Further, the company has two facilities on contract manufacturing basis, located at Bengaluru, Karnataka, and Kolkata, West Bengal. 

As of June 30, 2017, the company’s distribution network included 218 super stockists across 26 states and one union territory in India and over 3,500 distributors. The company’s revenue and PAT reported CAGR of 27% and 23% over FY2014- FY2017, respectively.

Prabhudas Lilladher in its IPO note said, "PSL has reported five years’ sales CAGR of 27.3% as against industry growth of mid‐teens. PSL has reported 54% sales CAGR in Rings and 41% in Namkeens segment. The company has gained 3% market share in the snacks segment in the past five years, where market leader Pepsi’s Frito lay’s is losing share across segments."

Should you invest?

The IPO has received mixed ratings from the analysts. 

Amnish Aggarwal and Gaurav Jogani, Analysts at Prabhudas Lilladher in their reserch report said, "PSL has shown 27.5% sales CAGR in the past five years in a large and growing category, which instill confidence in its ability to drive growth. However, volatility in margins and limited pricing power at Rs5 price point (80% of sales) are the key risks for investment.  At the current margin profile and earnings, the company is being offered at expensive valuations which leave little scope for appreciation in the near term."

Giving Subscribe rating, Aditya Birla Money in its research report said, "We believe it deserves better valuation from the issue price, leaving headroom for listing gains. Looking at the prospects of the organised food snacks industry (expected to grow at 14.6% CAGR – FS Report) and the performance of the company in specific, we recommend “Subscribe” on the issue."

Having similar view on the pricing side and giving just 2 ratings out of 5, SMC in its IPO note said, " It has diversified product portfolio includes three categories i.e. Extruded Snacks, Chips and Namkeen. The management is hopeful about its new product launch plans. However, the issue is aggressively priced."
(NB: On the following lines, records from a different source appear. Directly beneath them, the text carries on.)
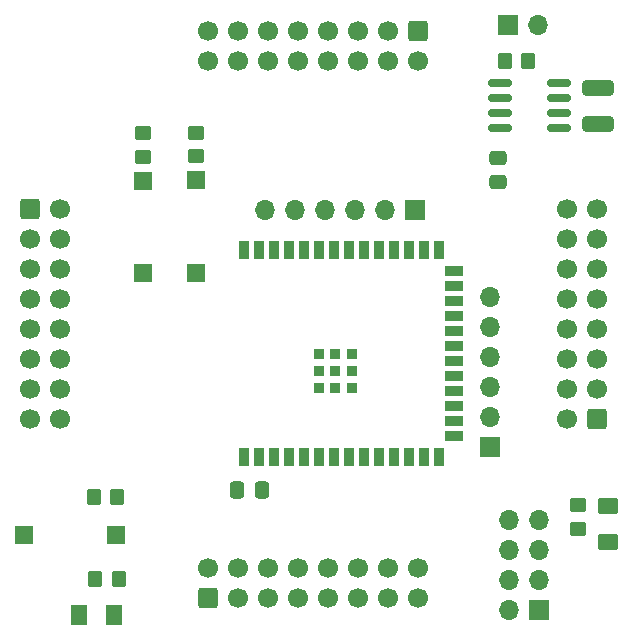
<source format=gbr>
%TF.GenerationSoftware,KiCad,Pcbnew,6.0.11+dfsg-1~bpo11+1*%
%TF.CreationDate,2023-07-05T16:28:11+02:00*%
%TF.ProjectId,dvert_21,64766572-745f-4323-912e-6b696361645f,rev?*%
%TF.SameCoordinates,Original*%
%TF.FileFunction,Soldermask,Top*%
%TF.FilePolarity,Negative*%
%FSLAX46Y46*%
G04 Gerber Fmt 4.6, Leading zero omitted, Abs format (unit mm)*
G04 Created by KiCad (PCBNEW 6.0.11+dfsg-1~bpo11+1) date 2023-07-05 16:28:11*
%MOMM*%
%LPD*%
G01*
G04 APERTURE LIST*
G04 Aperture macros list*
%AMRoundRect*
0 Rectangle with rounded corners*
0 $1 Rounding radius*
0 $2 $3 $4 $5 $6 $7 $8 $9 X,Y pos of 4 corners*
0 Add a 4 corners polygon primitive as box body*
4,1,4,$2,$3,$4,$5,$6,$7,$8,$9,$2,$3,0*
0 Add four circle primitives for the rounded corners*
1,1,$1+$1,$2,$3*
1,1,$1+$1,$4,$5*
1,1,$1+$1,$6,$7*
1,1,$1+$1,$8,$9*
0 Add four rect primitives between the rounded corners*
20,1,$1+$1,$2,$3,$4,$5,0*
20,1,$1+$1,$4,$5,$6,$7,0*
20,1,$1+$1,$6,$7,$8,$9,0*
20,1,$1+$1,$8,$9,$2,$3,0*%
G04 Aperture macros list end*
%ADD10RoundRect,0.250000X0.450000X-0.350000X0.450000X0.350000X-0.450000X0.350000X-0.450000X-0.350000X0*%
%ADD11RoundRect,0.150000X-0.825000X-0.150000X0.825000X-0.150000X0.825000X0.150000X-0.825000X0.150000X0*%
%ADD12RoundRect,0.250000X0.350000X0.450000X-0.350000X0.450000X-0.350000X-0.450000X0.350000X-0.450000X0*%
%ADD13RoundRect,0.250000X0.600000X0.600000X-0.600000X0.600000X-0.600000X-0.600000X0.600000X-0.600000X0*%
%ADD14C,1.700000*%
%ADD15R,0.900000X1.500000*%
%ADD16R,1.500000X0.900000*%
%ADD17R,0.900000X0.900000*%
%ADD18RoundRect,0.250000X-1.075000X0.400000X-1.075000X-0.400000X1.075000X-0.400000X1.075000X0.400000X0*%
%ADD19RoundRect,0.250000X0.600000X-0.600000X0.600000X0.600000X-0.600000X0.600000X-0.600000X-0.600000X0*%
%ADD20RoundRect,0.250000X-0.337500X-0.475000X0.337500X-0.475000X0.337500X0.475000X-0.337500X0.475000X0*%
%ADD21R,1.700000X1.700000*%
%ADD22O,1.700000X1.700000*%
%ADD23RoundRect,0.250000X-0.600000X0.600000X-0.600000X-0.600000X0.600000X-0.600000X0.600000X0.600000X0*%
%ADD24RoundRect,0.250000X0.475000X-0.337500X0.475000X0.337500X-0.475000X0.337500X-0.475000X-0.337500X0*%
%ADD25RoundRect,0.250001X-0.462499X-0.624999X0.462499X-0.624999X0.462499X0.624999X-0.462499X0.624999X0*%
%ADD26R,1.500000X1.500000*%
%ADD27RoundRect,0.250000X-0.600000X-0.600000X0.600000X-0.600000X0.600000X0.600000X-0.600000X0.600000X0*%
%ADD28RoundRect,0.250000X-0.450000X0.350000X-0.450000X-0.350000X0.450000X-0.350000X0.450000X0.350000X0*%
%ADD29RoundRect,0.250001X0.624999X-0.462499X0.624999X0.462499X-0.624999X0.462499X-0.624999X-0.462499X0*%
G04 APERTURE END LIST*
D10*
%TO.C,R2*%
X128590000Y-79630000D03*
X128590000Y-77630000D03*
%TD*%
D11*
%TO.C,U2*%
X158825000Y-73395000D03*
X158825000Y-74665000D03*
X158825000Y-75935000D03*
X158825000Y-77205000D03*
X163775000Y-77205000D03*
X163775000Y-75935000D03*
X163775000Y-74665000D03*
X163775000Y-73395000D03*
%TD*%
D12*
%TO.C,R3*%
X126410000Y-108470000D03*
X124410000Y-108470000D03*
%TD*%
D13*
%TO.C,J4*%
X167010000Y-101870000D03*
D14*
X164470000Y-101870000D03*
X167010000Y-99330000D03*
X164470000Y-99330000D03*
X167010000Y-96790000D03*
X164470000Y-96790000D03*
X167010000Y-94250000D03*
X164470000Y-94250000D03*
X167010000Y-91710000D03*
X164470000Y-91710000D03*
X167010000Y-89170000D03*
X164470000Y-89170000D03*
X167010000Y-86630000D03*
X164470000Y-86630000D03*
X167010000Y-84090000D03*
X164470000Y-84090000D03*
%TD*%
D15*
%TO.C,U1*%
X137120000Y-105030000D03*
X138390000Y-105030000D03*
X139660000Y-105030000D03*
X140930000Y-105030000D03*
X142200000Y-105030000D03*
X143470000Y-105030000D03*
X144740000Y-105030000D03*
X146010000Y-105030000D03*
X147280000Y-105030000D03*
X148550000Y-105030000D03*
X149820000Y-105030000D03*
X151090000Y-105030000D03*
X152360000Y-105030000D03*
X153630000Y-105030000D03*
D16*
X154880000Y-103265000D03*
X154880000Y-101995000D03*
X154880000Y-100725000D03*
X154880000Y-99455000D03*
X154880000Y-98185000D03*
X154880000Y-96915000D03*
X154880000Y-95645000D03*
X154880000Y-94375000D03*
X154880000Y-93105000D03*
X154880000Y-91835000D03*
X154880000Y-90565000D03*
X154880000Y-89295000D03*
D15*
X153630000Y-87530000D03*
X152360000Y-87530000D03*
X151090000Y-87530000D03*
X149820000Y-87530000D03*
X148550000Y-87530000D03*
X147280000Y-87530000D03*
X146010000Y-87530000D03*
X144740000Y-87530000D03*
X143470000Y-87530000D03*
X142200000Y-87530000D03*
X140930000Y-87530000D03*
X139660000Y-87530000D03*
X138390000Y-87530000D03*
X137120000Y-87530000D03*
D17*
X144840000Y-97780000D03*
X144840000Y-99180000D03*
X143440000Y-97780000D03*
X146240000Y-96380000D03*
X146240000Y-97780000D03*
X143440000Y-99180000D03*
X146240000Y-99180000D03*
X143440000Y-96380000D03*
X144840000Y-96380000D03*
%TD*%
D18*
%TO.C,R11*%
X167100000Y-73800000D03*
X167100000Y-76900000D03*
%TD*%
D19*
%TO.C,J2*%
X134060000Y-116992500D03*
D14*
X134060000Y-114452500D03*
X136600000Y-116992500D03*
X136600000Y-114452500D03*
X139140000Y-116992500D03*
X139140000Y-114452500D03*
X141680000Y-116992500D03*
X141680000Y-114452500D03*
X144220000Y-116992500D03*
X144220000Y-114452500D03*
X146760000Y-116992500D03*
X146760000Y-114452500D03*
X149300000Y-116992500D03*
X149300000Y-114452500D03*
X151840000Y-116992500D03*
X151840000Y-114452500D03*
%TD*%
D20*
%TO.C,C1*%
X136555000Y-107820000D03*
X138630000Y-107820000D03*
%TD*%
D21*
%TO.C,J7*%
X159460000Y-68500000D03*
D22*
X162000000Y-68500000D03*
%TD*%
D23*
%TO.C,J1*%
X151870000Y-68980000D03*
D14*
X151870000Y-71520000D03*
X149330000Y-68980000D03*
X149330000Y-71520000D03*
X146790000Y-68980000D03*
X146790000Y-71520000D03*
X144250000Y-68980000D03*
X144250000Y-71520000D03*
X141710000Y-68980000D03*
X141710000Y-71520000D03*
X139170000Y-68980000D03*
X139170000Y-71520000D03*
X136630000Y-68980000D03*
X136630000Y-71520000D03*
X134090000Y-68980000D03*
X134090000Y-71520000D03*
%TD*%
D24*
%TO.C,C2*%
X158610000Y-81815000D03*
X158610000Y-79740000D03*
%TD*%
D21*
%TO.C,J6*%
X157985000Y-104245000D03*
D22*
X157985000Y-101705000D03*
X157985000Y-99165000D03*
X157985000Y-96625000D03*
X157985000Y-94085000D03*
X157985000Y-91545000D03*
%TD*%
D25*
%TO.C,D1*%
X123175000Y-118470000D03*
X126150000Y-118470000D03*
%TD*%
D26*
%TO.C,SW2*%
X128590000Y-89450000D03*
X128590000Y-81650000D03*
%TD*%
%TO.C,SW1*%
X133040000Y-89440000D03*
X133040000Y-81640000D03*
%TD*%
D21*
%TO.C,J5*%
X151585000Y-84115000D03*
D22*
X149045000Y-84115000D03*
X146505000Y-84115000D03*
X143965000Y-84115000D03*
X141425000Y-84115000D03*
X138885000Y-84115000D03*
%TD*%
D10*
%TO.C,R1*%
X133030000Y-79610000D03*
X133030000Y-77610000D03*
%TD*%
D21*
%TO.C,J8*%
X162100000Y-118000000D03*
D22*
X159560000Y-118000000D03*
X162100000Y-115460000D03*
X159560000Y-115460000D03*
X162100000Y-112920000D03*
X159560000Y-112920000D03*
X162100000Y-110380000D03*
X159560000Y-110380000D03*
%TD*%
D27*
%TO.C,J3*%
X119010000Y-84100000D03*
D14*
X121550000Y-84100000D03*
X119010000Y-86640000D03*
X121550000Y-86640000D03*
X119010000Y-89180000D03*
X121550000Y-89180000D03*
X119010000Y-91720000D03*
X121550000Y-91720000D03*
X119010000Y-94260000D03*
X121550000Y-94260000D03*
X119010000Y-96800000D03*
X121550000Y-96800000D03*
X119010000Y-99340000D03*
X121550000Y-99340000D03*
X119010000Y-101880000D03*
X121550000Y-101880000D03*
%TD*%
D28*
%TO.C,R9*%
X165430000Y-109150000D03*
X165430000Y-111150000D03*
%TD*%
D29*
%TO.C,D2*%
X167980000Y-112225000D03*
X167980000Y-109250000D03*
%TD*%
D12*
%TO.C,R8*%
X126520000Y-115410000D03*
X124520000Y-115410000D03*
%TD*%
D26*
%TO.C,SW3*%
X118500000Y-111700000D03*
X126300000Y-111700000D03*
%TD*%
D12*
%TO.C,R10*%
X161200000Y-71500000D03*
X159200000Y-71500000D03*
%TD*%
M02*

</source>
On the other side, Angel Broking gave "Neutral" rating, Shrikant Akolkar said, "FMCG companies commanding such high P/Es have a very strong profitability and returns profile such as Britannia (which is not an exact peer due to size and product portfolio). Its peer in exactly same industry i.e. DFM Foods, also has good margins (10% in FY17) and handsome return profile (~20%). For Prataap to justify this high valuation, remarkable improvement in profitability is required which may come at the cost of lower growth. Considering this, we rate Prataap Snacks as Neutral."